Aber dass das Trainerteam das Spiel gegen den Ball in der Folge modifizierte, hatte also gute Gründe. Die Tragik liegt nun allerdings darin, dass dieser – rein theoretisch – goldene Mittelweg zwischen hohem Anlaufen und Absicherung zur Destabilisierung führte. Wieder einmal zeigte sich: Im Fußball sind inhaltliche Kompromisse selten erfolgsversprechend. Borussia war weder im Anlaufen, noch in der Kompaktheit wirklich gut. Die Spieler fühlten sich zu keinem Zeitpunkt wirklich wohl mit dem, was sie taten.
Der Idealist Farke muss sich deshalb vor allem vorwerfen lassen zu lange nach einem Mittelweg gesucht zu haben: Er war demnach nicht zu spät, sondern zu früh zu pragmatisch.

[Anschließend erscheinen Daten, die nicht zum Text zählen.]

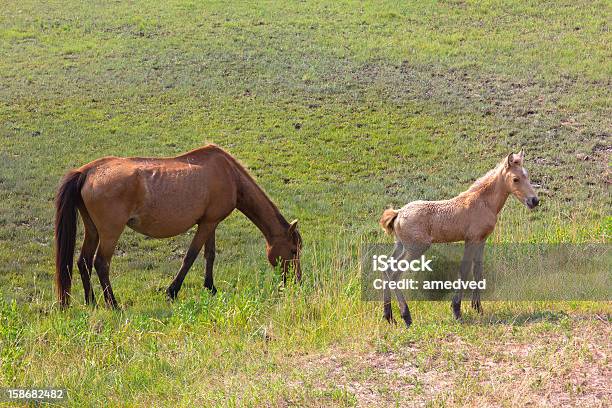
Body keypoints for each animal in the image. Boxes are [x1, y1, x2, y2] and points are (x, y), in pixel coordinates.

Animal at [54, 143, 302, 306]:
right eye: (293, 250)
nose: (296, 282)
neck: (229, 174)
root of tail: (87, 171)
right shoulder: (207, 224)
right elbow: (190, 256)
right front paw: (172, 291)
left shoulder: (210, 222)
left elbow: (210, 255)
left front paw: (210, 288)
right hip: (110, 232)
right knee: (101, 263)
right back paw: (112, 304)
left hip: (93, 230)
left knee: (83, 261)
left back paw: (92, 302)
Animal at [380, 151, 536, 328]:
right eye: (515, 179)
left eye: (527, 175)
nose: (534, 201)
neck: (483, 202)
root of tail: (398, 213)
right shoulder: (471, 240)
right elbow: (464, 270)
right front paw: (456, 310)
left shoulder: (481, 240)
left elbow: (477, 271)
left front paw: (478, 308)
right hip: (416, 248)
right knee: (395, 275)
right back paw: (406, 317)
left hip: (400, 246)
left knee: (386, 269)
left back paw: (389, 316)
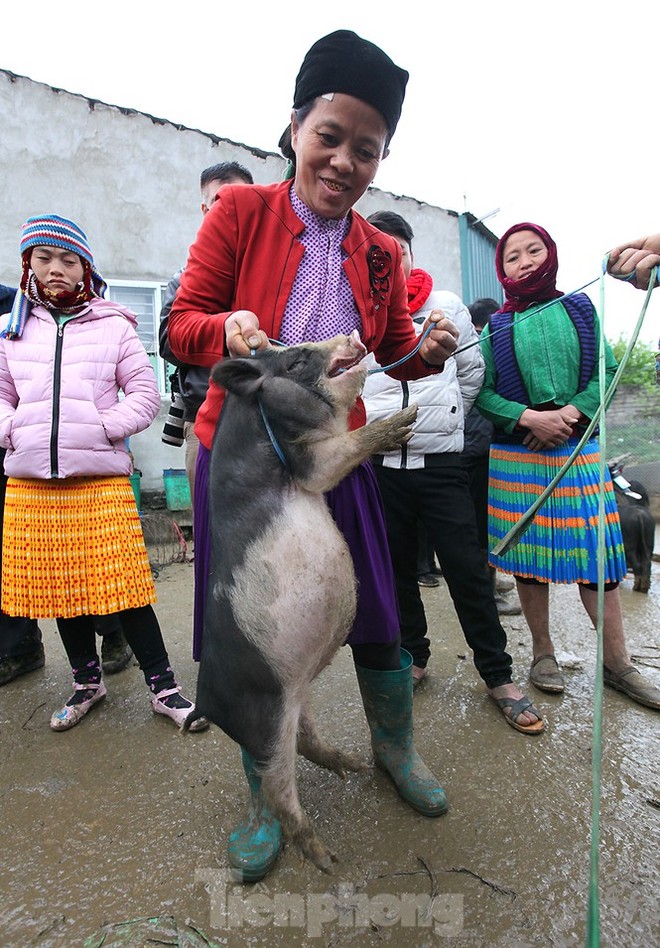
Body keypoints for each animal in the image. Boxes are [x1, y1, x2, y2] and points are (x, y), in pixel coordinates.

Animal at [187, 334, 418, 872]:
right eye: (295, 360)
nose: (351, 337)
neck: (260, 418)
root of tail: (205, 702)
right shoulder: (310, 466)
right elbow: (344, 449)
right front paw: (407, 418)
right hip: (265, 713)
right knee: (276, 785)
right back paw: (325, 857)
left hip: (293, 691)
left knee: (307, 740)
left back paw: (353, 767)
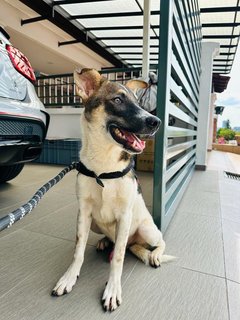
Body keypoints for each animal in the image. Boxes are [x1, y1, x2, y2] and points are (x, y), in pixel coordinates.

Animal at [51, 69, 172, 312]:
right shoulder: (84, 212)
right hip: (96, 225)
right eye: (117, 100)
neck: (103, 169)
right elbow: (78, 250)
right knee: (117, 243)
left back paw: (154, 255)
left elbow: (118, 259)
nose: (156, 121)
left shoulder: (125, 216)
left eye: (138, 103)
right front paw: (69, 278)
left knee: (157, 242)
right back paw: (105, 242)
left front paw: (113, 290)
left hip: (146, 229)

Dass er dabei vielleicht zu hohe Erwartungen an die taktischen und athletischen Fähigkeiten seiner Spieler hatte, lassen seine öffentlichen Äußerungen zumindest vermuten: Monierte er doch nicht nur einmal die fehlende Intensität gegen den Ball.
In jedem Fall hielt er sich die Option einer risikoreicheren Arbeit gegen den Ball (und damit eine Fortsetzung der Pressing-Experimente unter Rose und Hütter) lange offen – vielleicht zu lange.
Dass er sich schließlich gegen Freiburg und Leipzig aber doch dazu entschied den kompakten Ansatz zum neuen/alten Standard zu machen, muss demnach nicht als eine Entscheidung für, sondern gegen den Pragmatismus gesehen werden: Borussias Mannschaft darf sich endlich konsequent auf das besinnen, was sie kann – nicht mehr, aber auch nicht weniger. Auch das ist ein Fortschritt auf dem Borussia-Weg.